Input data:
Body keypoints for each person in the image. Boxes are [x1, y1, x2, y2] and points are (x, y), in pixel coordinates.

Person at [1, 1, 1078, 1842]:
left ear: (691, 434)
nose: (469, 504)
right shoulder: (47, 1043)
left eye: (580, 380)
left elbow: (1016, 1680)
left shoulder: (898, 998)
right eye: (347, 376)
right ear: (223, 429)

* * *

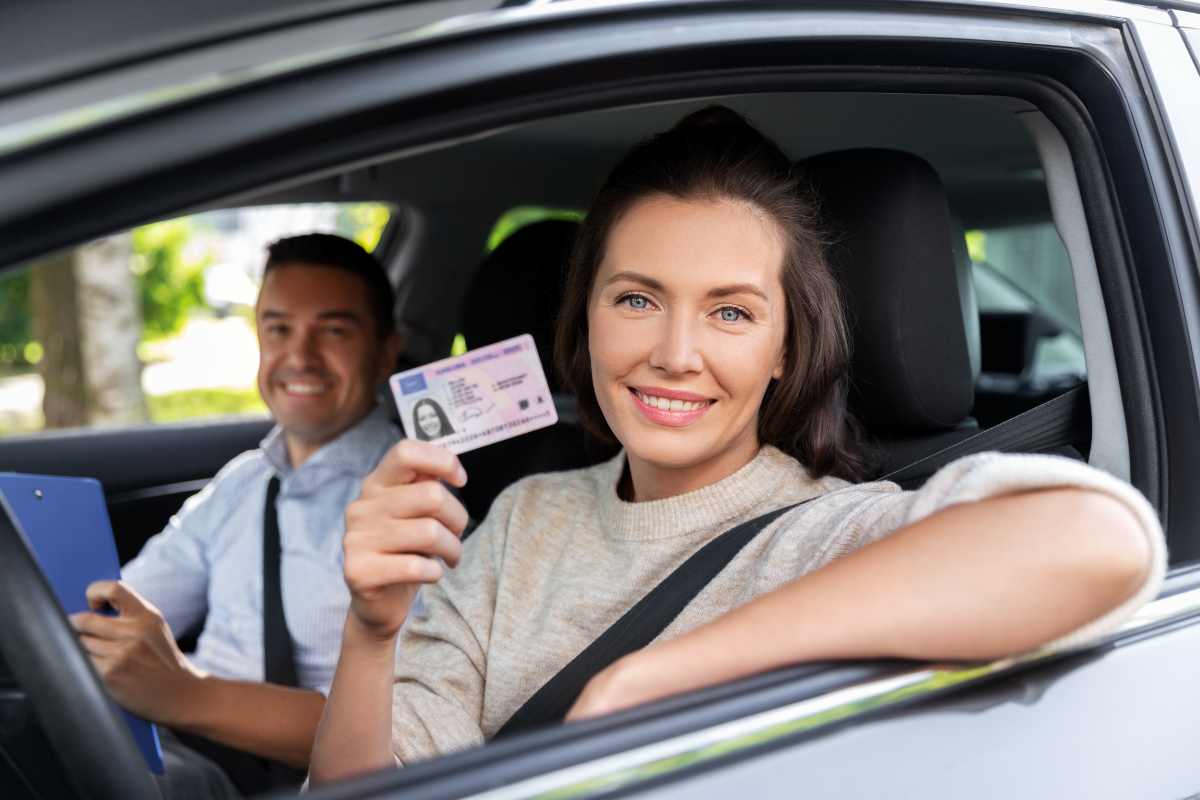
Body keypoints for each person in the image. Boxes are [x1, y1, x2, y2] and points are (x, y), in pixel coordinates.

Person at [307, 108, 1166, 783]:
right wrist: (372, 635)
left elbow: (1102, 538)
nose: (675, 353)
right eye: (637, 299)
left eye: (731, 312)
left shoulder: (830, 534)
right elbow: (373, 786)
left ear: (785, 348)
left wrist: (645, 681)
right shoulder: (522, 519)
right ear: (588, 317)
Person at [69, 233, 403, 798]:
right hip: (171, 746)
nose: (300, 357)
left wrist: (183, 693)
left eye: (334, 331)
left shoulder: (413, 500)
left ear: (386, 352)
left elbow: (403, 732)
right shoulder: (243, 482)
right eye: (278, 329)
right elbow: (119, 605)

Task requirements:
Write out exactly the lines that fall from the line with "left shoulder: (830, 534)" to the line with "right elbow: (119, 605)" in the records above, keeping both ends.

Response to this task:
left shoulder: (830, 534)
right elbow: (373, 786)
left ear: (785, 348)
left wrist: (645, 681)
right shoulder: (522, 519)
right ear: (588, 317)
Person at [69, 233, 403, 798]:
right hip: (171, 746)
nose: (300, 357)
left wrist: (183, 693)
left eye: (334, 331)
left shoulder: (413, 500)
left ear: (386, 352)
left elbow: (403, 732)
right shoulder: (243, 482)
right eye: (278, 329)
right elbow: (119, 605)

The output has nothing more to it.